On our portal users can easily sell bitcoins to other users or buy from them. To do that users must register at bitcoin.de and, insofar as they want to be sellers, transfer a quantity of bitcoins to their bitcoin.de account. Once a buyer is found for their bitcoins, the payment information is automatically sent to the buyer. The payment takes place directly between buyer and seller. As soon as the payment has arrived at the seller, the bitcoins are transferred for a small fee from the seller’s account to the buyer’s.

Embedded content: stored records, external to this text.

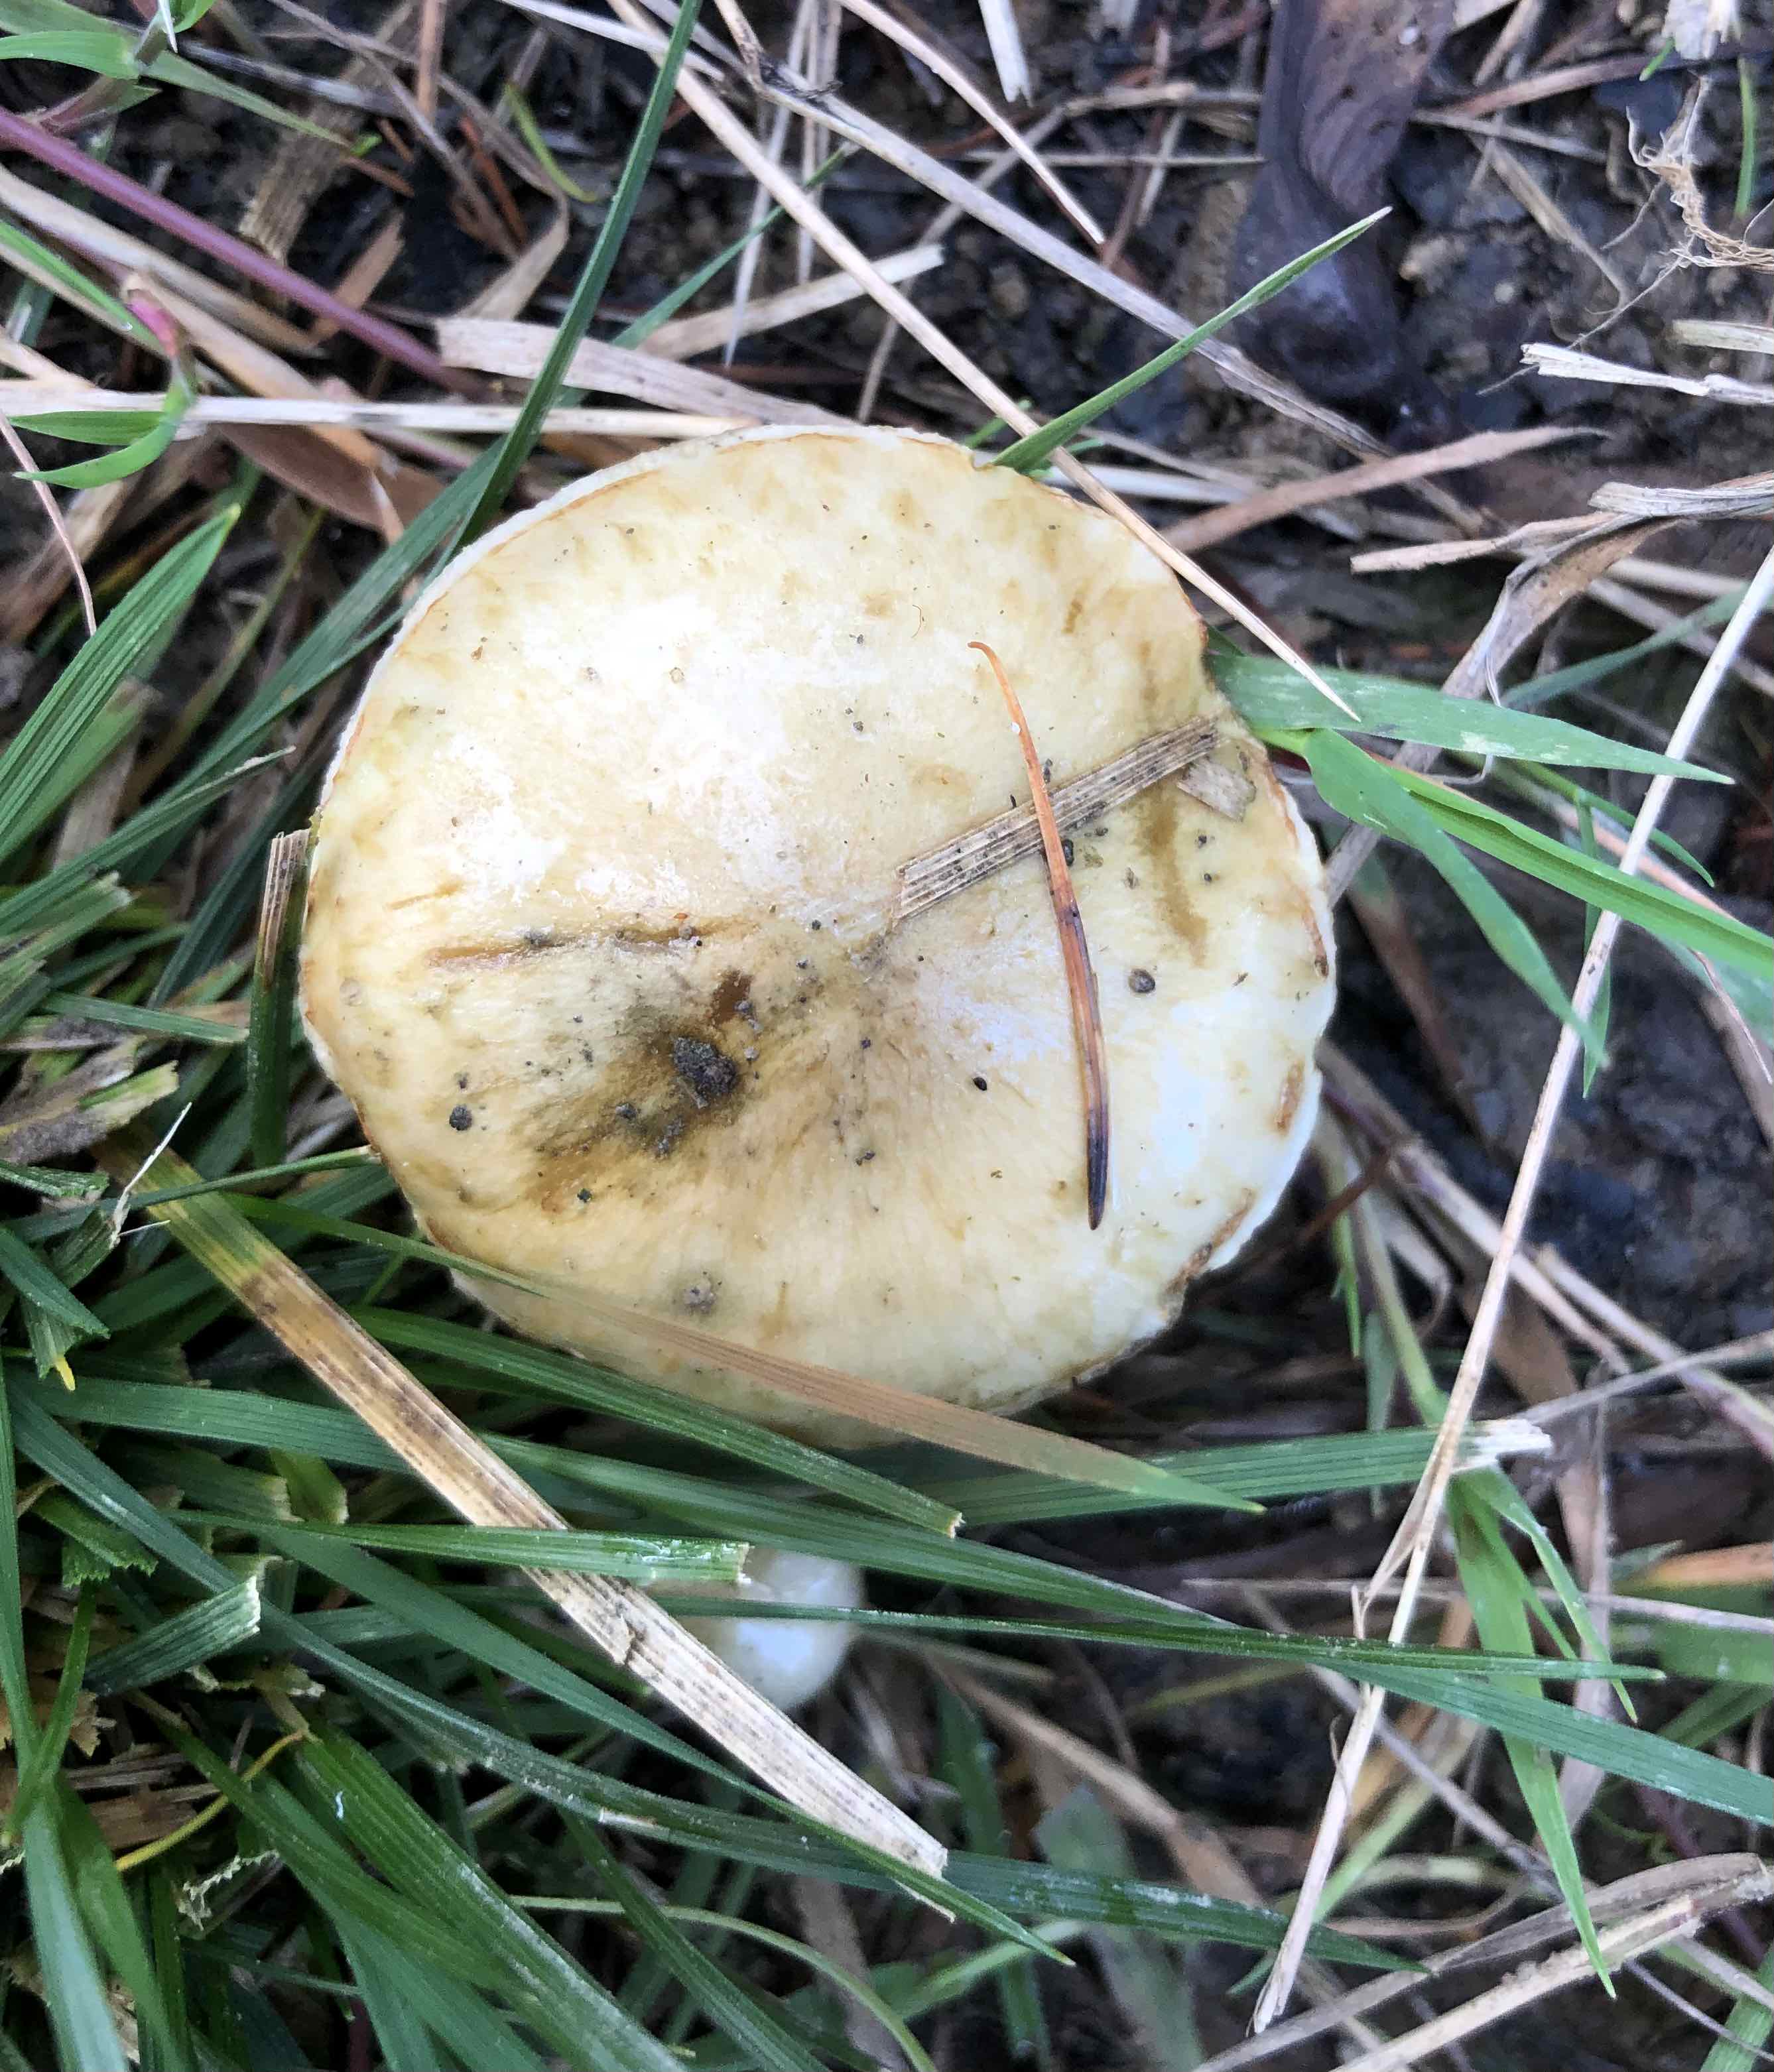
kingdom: Fungi
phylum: Basidiomycota
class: Agaricomycetes
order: Agaricales
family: Strophariaceae
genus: Pholiota
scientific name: Pholiota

Buyers and sellers have some latitude in choosing their payment option, and, as it turns out, Fidor Bank is a popular option. The problem was, however, that the process of making a full transaction, from the buyer receiving the seller’s banking info to making the payment and finally the seller confirming that they received it, would take as long as 1-3 days to complete. Now, Bitcoin.de chief Oliver Flaskämpfer writes, “through the cooperation with Fidor Bank over the next few weeks our customers will gain the possibility of trading bitcoins almost in real time on a free FidorPay checking account.” Anyone with a legal residency in the European Union, Iceland, Liechtenstein, Norway and Switzerland will be able to get one of these accounts, and they would then be able to either use that same account as their bank account or send money to it by bank transfer much like one would deposit to BitStamp. Compared to BitStamp accounts, however, bitcoin.de will have one huge advantage. “While customers of foreign Bitcoin exchanges must transfer their money abroad into non-insolvency-protected company accounts,” Flaskämpfer continues, Bitcoin.de customers’ money will be stored in their own bank accounts with EU deposit insurance of 100,000 EUR per customer per account.”

This is significant in multiple ways. First of all, it essentially elevates bitcoin.de to the status of a fully-fledged Bitcoin exchange. Anyone in the EU wishing to exchange bitcoins can wire money to their FidorPay checking account, and then use that balance to buy and sell bitcoins at will on bitcoin.de – just like a BitStamp account (or MtGox account or BTC-E account). Second, this is an EU-wide, and possibly worldwide, first as a formal cooperation agreement with a bank, and not a lesser classification like a “payment services provider”. Finally, this agreement appears to be considerably more likely to actually come to fruition. According to heise.de, “the cooperation should start once the banking regulator BaFIN gives its approval”. Technically, approval is not even necessary, but after recent regulatory clashes in the US Flaskämpfer prefers to give BaFIN the opportunity to look through the agreement first just in case.

Altogether, this is a strong step in boosting what has already become a powerful German Bitcoin community, and hopefully the agreement will go through as planned. “In the future,” heise.de reports, “Bitcoin.de also wants to offer their own Bitpay-style payment service, which should allow merchants to receive business transactions with Bitcoin. For that a BaFIN license is necessary, It would take until 2014 to satisfy all the requirements, Flaskämpfer said. An exchange with an automatic trading system would then be the next step.”